Ini alasan Kejagung banyak kasus temui jalan buntu
"Kehadiran saksi dan korban untuk beri keterangan berkualitas tentu jadi kebutuhan utama yang harus kita wujudkan."
Jaksa Agung M Prasetyo mengakui lambannya pengungkapan sebuah kasus lantaran adanya intervensi terhadap saksi dan korban. Sebab, keduanya kerapkali mendapat ancaman dari pihak-pihak tertentu.
"Seringkali dilakukan upaya mengungkap pidana menemui jalan buntu karena saksi dan korban nggak bisa beri keterangan secara bebas," ujar Prasetyo di Kejagung, Jakarta Selatan, Selasa (19/4).
Menurut dia, modus tindak pidana saat ini berkembang secara masif dan sistematis. Sehingga, keberadaan saksi atau pun korban sangat diperlukan untuk mengungkap sebuah tindak pidana.
"Kehadiran saksi dan korban untuk beri keterangan berkualitas tentu jadi kebutuhan utama yang harus kita wujudkan," ujarnya.
Lebih lanjut, Prasetyo mengapresiasi langkah pemerintah membentuk Lembaga Perlindungan Saksi dan Korban (LPSK). Mengingat, pengungkapan sebuah kasus perlindungan terhadap para saksi atau pun korban sangat diperlukan.
"Untuk memberikan jaminan perlindungan yang seimbang bagi korban dan pelapor, saksi ahli dan saksi pelaku baik menyangkut keselamatan dirinya, keluarganya, maupun harta bendanya," pungkas Prasetyo.
Ada enam poin yang dicantumkan dalam nota kesepakatan tersebut. Berikut isi nota kesepakatan antara Kejagung dan LPSK.

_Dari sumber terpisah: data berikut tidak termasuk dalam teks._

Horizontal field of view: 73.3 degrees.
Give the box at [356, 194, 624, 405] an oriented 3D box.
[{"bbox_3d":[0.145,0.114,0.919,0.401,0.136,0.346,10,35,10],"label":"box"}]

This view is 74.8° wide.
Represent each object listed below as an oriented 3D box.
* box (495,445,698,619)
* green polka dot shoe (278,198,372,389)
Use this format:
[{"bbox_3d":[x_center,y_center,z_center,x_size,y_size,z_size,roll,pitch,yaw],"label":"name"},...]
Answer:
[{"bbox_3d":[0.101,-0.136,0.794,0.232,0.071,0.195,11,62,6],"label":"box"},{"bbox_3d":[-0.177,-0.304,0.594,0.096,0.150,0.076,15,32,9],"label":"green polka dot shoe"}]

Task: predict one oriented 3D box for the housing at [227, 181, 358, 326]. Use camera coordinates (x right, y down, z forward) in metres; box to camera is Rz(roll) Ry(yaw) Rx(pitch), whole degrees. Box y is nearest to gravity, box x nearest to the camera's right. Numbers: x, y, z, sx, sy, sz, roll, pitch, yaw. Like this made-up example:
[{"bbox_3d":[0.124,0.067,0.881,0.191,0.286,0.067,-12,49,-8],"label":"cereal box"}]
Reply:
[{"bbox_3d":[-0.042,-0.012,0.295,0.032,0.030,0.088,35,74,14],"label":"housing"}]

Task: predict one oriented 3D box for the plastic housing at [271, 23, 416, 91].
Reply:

Pada poin pertama, setiap saksi atau korban tindak pidana korupsi, terorisme, narkotika, pelanggaran HAM berat, pencucian uang serta tindak pidana lainnya berhak mendapat perlindungan dari ancaman yang membahayakan jiwa dari saksi dan korban itu sendiri.
Kedua, Kejagung harus memberikan perlindungan terhadap pelapor (informan whistleblower) dan saksi termasuk korban yang dijadikan saksi saat diminta keterangan dalam proses peradilan.
Ketiga, pelaksanaan perlindungan yang meliputi layanan bantuan pemenuhan hak korban dalam proses mendapatkan ganti kerugian dalam wujud ganti rugi atau restitusi dari pihak pelaku atau kompensasi dalam bentuk ganti rugi (restitusi) yang tidak dapat dipenuhi oleh pelaku, atau bantuan medis dan psikologi serta psikososial yang diberikan oleh negara.
Kemudian, Kejagung harus memberi bantuan hukum dan tindakan hukum lainnya baik di bidang perdata dan Tata Usaha Negara bagi setiap aktivitas perlindungan saksi dan korban.
Selanjutnya, Kejagung diminta meningkatkan kapasitas kelembagaan dalam aktivitas perlindungan saksi dan korban. Sementara pas poin terakhir, Kejagung juga harus memberikan perlindungan terhadap kegiatan saksi atau korban sesuai kesepakatan.
Nota kesepakatan ini berlaku sampai lima tahun ke depan. Hanya saja, nota kesepakatan ini dapat diperpanjang sesuai pertimbangan dari kedua belah pihak.